• _Text shown_
━━━━━━━━━━
# Farm name



## GoatCrazy01 (Feb 14, 2016)

Hello, ya'll!

I'm trying to choose a farm name but having a hard time with it. We live in the middle of a field, with fields surrounding us on three sides, and wooded area at the other edge of our field. It is always windy, we have a few pine trees, and a few other various trees. We have decent sunrises, and amazing sunsets. Our barn is a large white pole barn with a white fenced pasture. We raise Nigerians, and are selling our large breed doe to concentrate on Nigies. Oh, and our last name starts with a B. I'd love your opinions on the names below and please suggest some or modify the ones below. I've told you a bit about our property.. so maybe ya'll can come up with something and help me out? :type:

*Note: We also have a variety of other animals, horses, chickens, rabbits, cats, dog, a few house pets, etc.*
(After each of these names would come either "Farm" or "Nigerian Dwarfs" (or dwarves), so let me know what you think for that too!) 

Windy Hollows 
Windy Pines 
Pine Hollows 
B Family 
Double B 
Sunrise Pines 
Sunset Prairie 

I would really appreciate your opinions or ideas! I want something simple, yet with meaning and not too cheesy (which I know some of these are, but wanted to give you some examples). Thank you!!


----------



## goatblessings (Jan 6, 2015)

I am no good at names, however, I would do some research on ADGA website if you want to register them with ADGA with your herdname. You can research what is already being used......
━━━━━━━━━━
• _Directions for this task_
Copy out the farm name thread above word for word, from its heading through the last reply.
━━━━━━━━━━
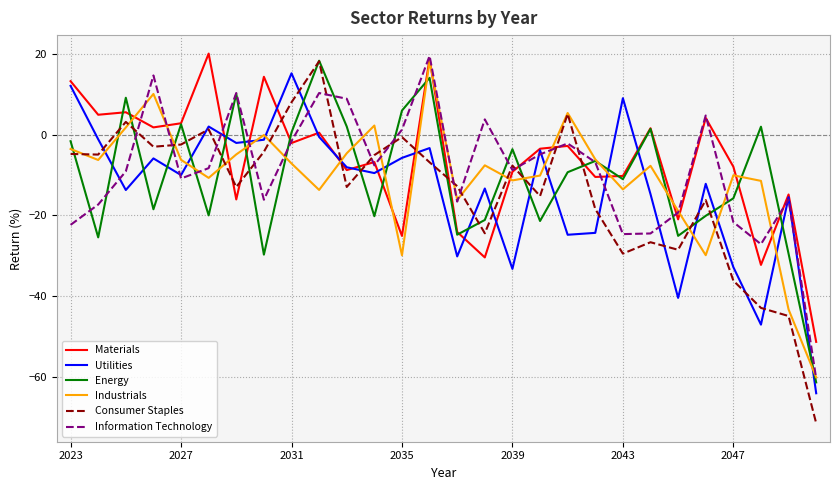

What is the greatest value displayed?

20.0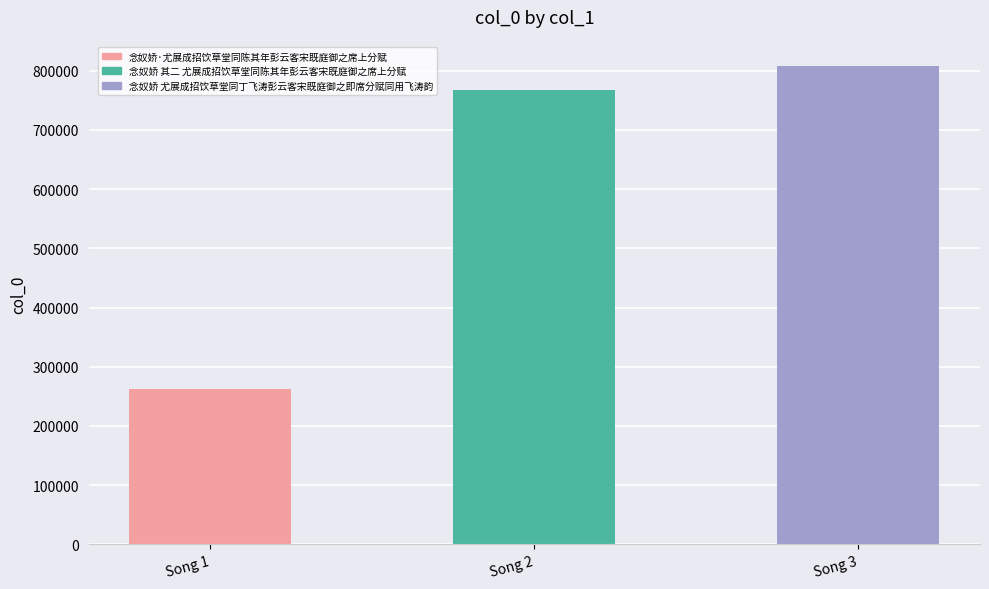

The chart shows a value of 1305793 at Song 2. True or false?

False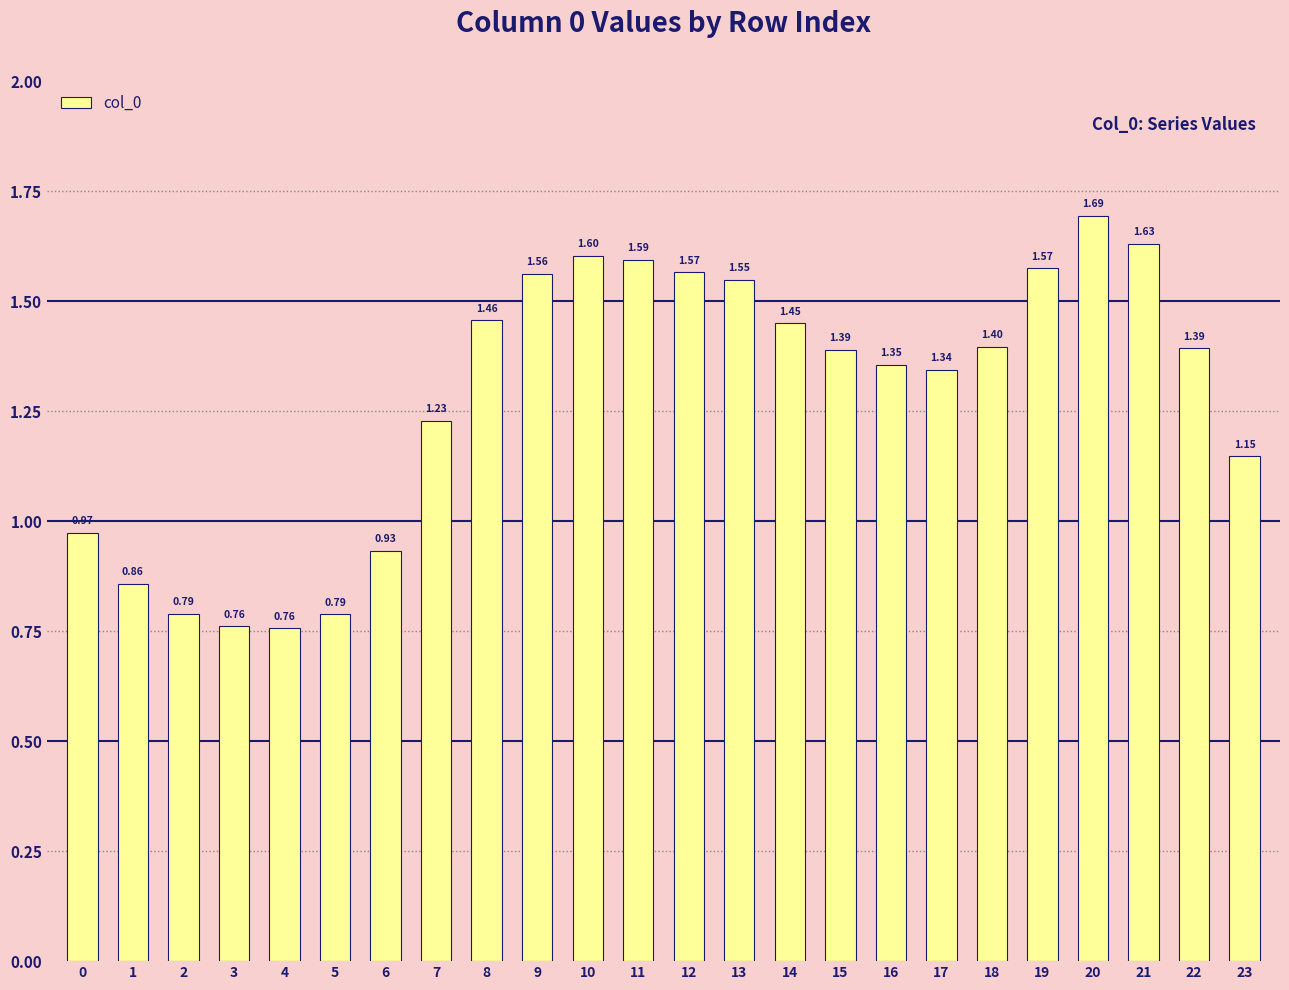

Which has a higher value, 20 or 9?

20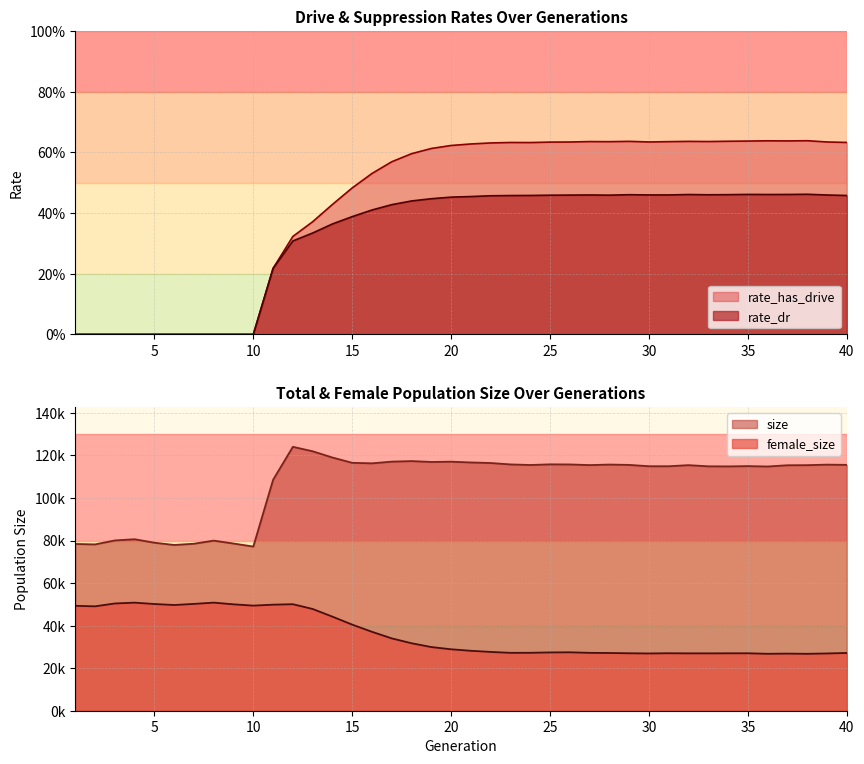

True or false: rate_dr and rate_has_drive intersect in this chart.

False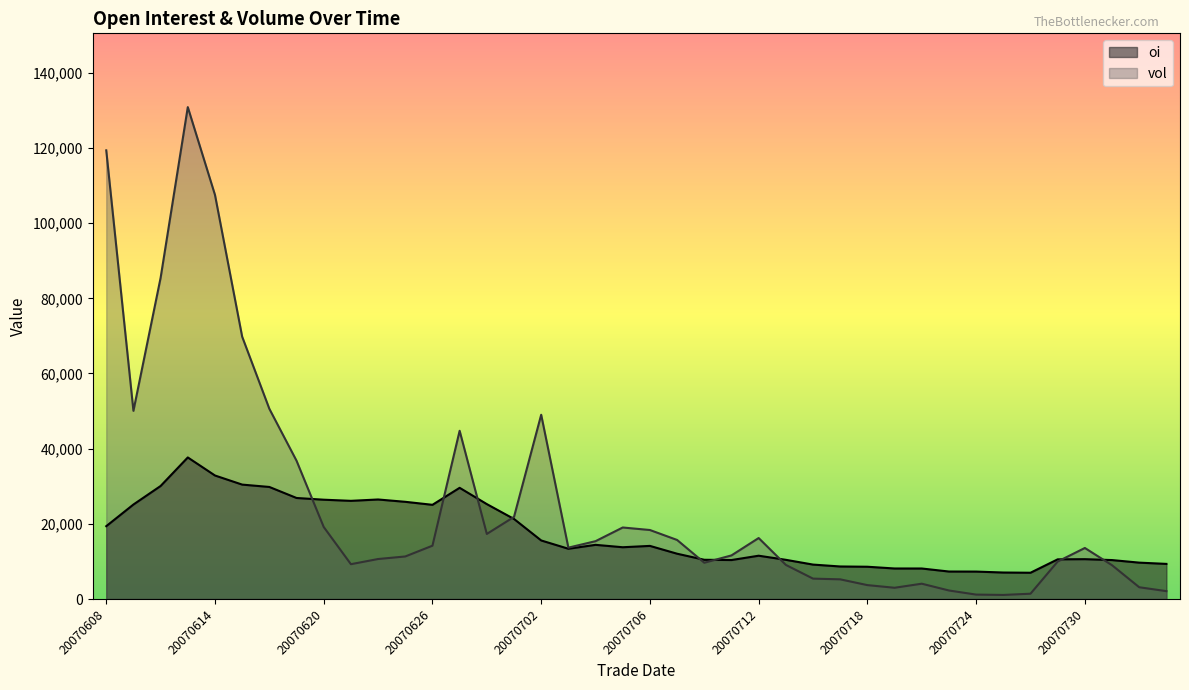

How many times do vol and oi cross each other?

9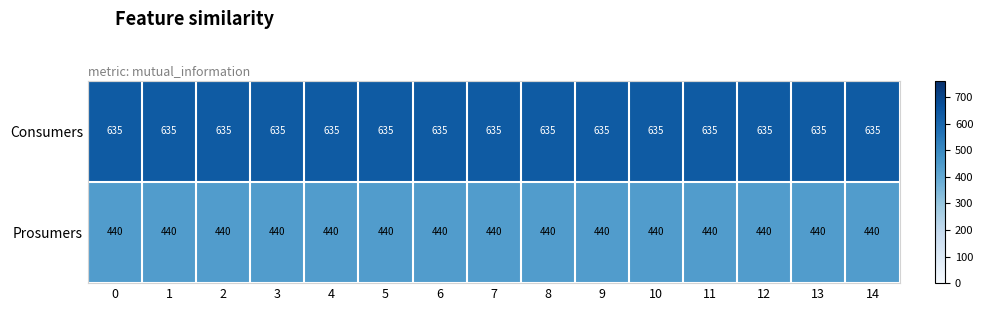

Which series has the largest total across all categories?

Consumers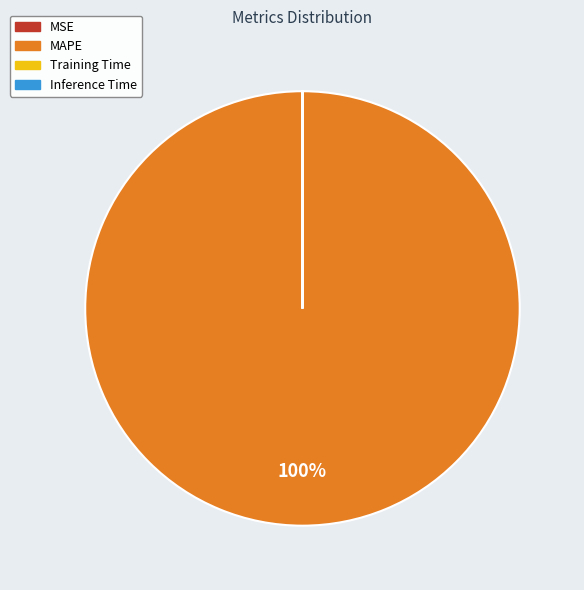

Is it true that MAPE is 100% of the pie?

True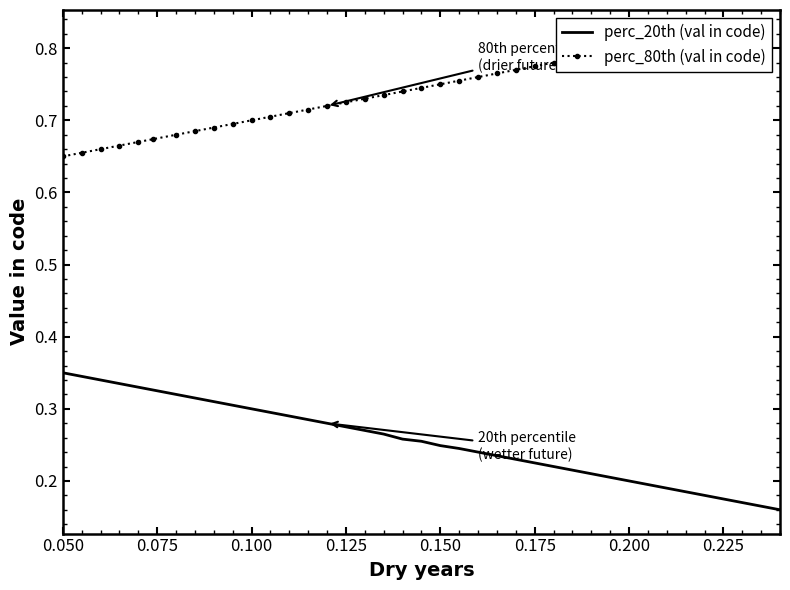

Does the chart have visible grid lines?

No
━━━━━━━━━━
• _Output of the exercise_
# Farm name



## GoatCrazy01 (Feb 14, 2016)

Hello, ya'll!

I'm trying to choose a farm name but having a hard time with it. We live in the middle of a field, with fields surrounding us on three sides, and wooded area at the other edge of our field. It is always windy, we have a few pine trees, and a few other various trees. We have decent sunrises, and amazing sunsets. Our barn is a large white pole barn with a white fenced pasture. We raise Nigerians, and are selling our large breed doe to concentrate on Nigies. Oh, and our last name starts with a B. I'd love your opinions on the names below and please suggest some or modify the ones below. I've told you a bit about our property.. so maybe ya'll can come up with something and help me out? :type:

*Note: We also have a variety of other animals, horses, chickens, rabbits, cats, dog, a few house pets, etc.*
(After each of these names would come either "Farm" or "Nigerian Dwarfs" (or dwarves), so let me know what you think for that too!) 

Windy Hollows 
Windy Pines 
Pine Hollows 
B Family 
Double B 
Sunrise Pines 
Sunset Prairie 

I would really appreciate your opinions or ideas! I want something simple, yet with meaning and not too cheesy (which I know some of these are, but wanted to give you some examples). Thank you!!


----------



## goatblessings (Jan 6, 2015)

I am no good at names, however, I would do some research on ADGA website if you want to register them with ADGA with your herdname. You can research what is already being used......